There's a few kind of teaser here videos just to show you, like, how much control we have once we build something like this. Here and then it may not be very clear on the screen here, but what I'm doing is I'm changing between smooth shading and flat shading on individual triangles as the model moves back and forth. Which normally this is something you can change on the whole model, but because in this computer asterisk, we control a full pipeline, so I can change individual triangles from smooth to flat dynamically, or one cool effect you could even have it. So as you mouse over it, or as you touch different parts of the model, they turn from smooth to flat, which creates like a really unique effect, I think. And this is another one kind of visualizing. The order in which triangles are drawn, which again isn't really something you can normally do, but with the compute pipeline, because we have full control over it, we can kind of just see that. And more commonly you'll have like particle simulations, so again this is something today maybe you'll do on the CPU, or if you do it on GPUs through a Frac shader. But here you can do it on a compute shader directly, which will be easier, but potentially faster as well. And finally, this one is really exciting because there's a lot of games that use these kind of techniques, not just for speed but also to create very unique effects.

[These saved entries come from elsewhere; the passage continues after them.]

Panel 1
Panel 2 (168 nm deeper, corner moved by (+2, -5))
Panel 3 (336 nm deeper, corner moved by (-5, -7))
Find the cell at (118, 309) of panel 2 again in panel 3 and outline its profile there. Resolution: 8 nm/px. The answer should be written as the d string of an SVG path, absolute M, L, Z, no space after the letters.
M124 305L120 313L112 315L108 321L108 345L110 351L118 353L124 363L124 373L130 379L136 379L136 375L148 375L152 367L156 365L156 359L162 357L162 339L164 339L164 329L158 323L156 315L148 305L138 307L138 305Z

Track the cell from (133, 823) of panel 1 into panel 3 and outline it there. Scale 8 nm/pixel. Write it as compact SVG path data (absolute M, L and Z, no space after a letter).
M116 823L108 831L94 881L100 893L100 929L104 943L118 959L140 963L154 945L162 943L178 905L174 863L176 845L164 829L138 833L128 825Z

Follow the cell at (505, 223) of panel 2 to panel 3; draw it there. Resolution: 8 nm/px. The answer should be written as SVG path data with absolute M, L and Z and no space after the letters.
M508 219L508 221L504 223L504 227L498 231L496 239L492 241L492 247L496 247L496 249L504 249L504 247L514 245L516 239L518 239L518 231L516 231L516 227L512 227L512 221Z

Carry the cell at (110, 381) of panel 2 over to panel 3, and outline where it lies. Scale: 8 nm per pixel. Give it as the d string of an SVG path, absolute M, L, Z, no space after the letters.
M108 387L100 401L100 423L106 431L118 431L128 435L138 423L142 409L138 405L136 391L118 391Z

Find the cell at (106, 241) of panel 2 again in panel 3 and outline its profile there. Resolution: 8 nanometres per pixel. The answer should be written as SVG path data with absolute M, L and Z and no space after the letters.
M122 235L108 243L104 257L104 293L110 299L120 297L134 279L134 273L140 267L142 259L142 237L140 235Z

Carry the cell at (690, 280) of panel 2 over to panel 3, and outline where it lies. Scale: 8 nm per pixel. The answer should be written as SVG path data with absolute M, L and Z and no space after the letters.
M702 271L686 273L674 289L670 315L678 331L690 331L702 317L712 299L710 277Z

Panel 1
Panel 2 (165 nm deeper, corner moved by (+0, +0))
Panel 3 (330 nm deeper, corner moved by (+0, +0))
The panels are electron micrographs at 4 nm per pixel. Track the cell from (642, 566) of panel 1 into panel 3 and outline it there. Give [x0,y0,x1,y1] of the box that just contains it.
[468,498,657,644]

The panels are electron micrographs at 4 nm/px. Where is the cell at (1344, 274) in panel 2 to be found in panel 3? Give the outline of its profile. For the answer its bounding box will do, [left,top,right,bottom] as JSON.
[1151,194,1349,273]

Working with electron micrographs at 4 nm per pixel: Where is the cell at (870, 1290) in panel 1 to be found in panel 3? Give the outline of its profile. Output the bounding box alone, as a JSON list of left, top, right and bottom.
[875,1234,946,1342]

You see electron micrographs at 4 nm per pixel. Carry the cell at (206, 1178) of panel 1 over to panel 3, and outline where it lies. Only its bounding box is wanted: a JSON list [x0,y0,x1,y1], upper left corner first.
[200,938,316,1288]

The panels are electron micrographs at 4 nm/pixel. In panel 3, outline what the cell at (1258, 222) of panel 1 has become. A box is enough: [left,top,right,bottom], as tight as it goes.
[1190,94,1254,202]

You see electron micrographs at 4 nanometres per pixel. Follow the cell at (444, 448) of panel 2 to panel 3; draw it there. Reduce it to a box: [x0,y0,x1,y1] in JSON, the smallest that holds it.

Like here, this is a game called Claybook, which everything is rendered assigned distance fields, which makes everything deformable in real-time, which is really cool and very unique. And as of today you can't really do this on the web, but with WebGPU, stuff like this will be possible, which I'm very excited about. And there's a link to the talk where they talk about Claybook and how it was made using these techniques here. Not using WebGPU, but the general compute technique. So, to summarize, what WebGPU promises is mainly better performance, but also the ability to kind of explore new rendering techniques and maybe in the future, not today, but not supported today, but in the future, something like support for ray tracing may come to the browser, which will be huge.
Thank you so much, and here's links and resources, the big one that I want to point out is the WebGPU official GitHub forum. This is where they write the specification, and the developers working on it are very nice by answering questions, and they're available to answer things. So it's a good place to learn, and I've learned a lot from that, and I've also linked the tutorial I wrote about creating a compute rasterizer here. Thank you so much.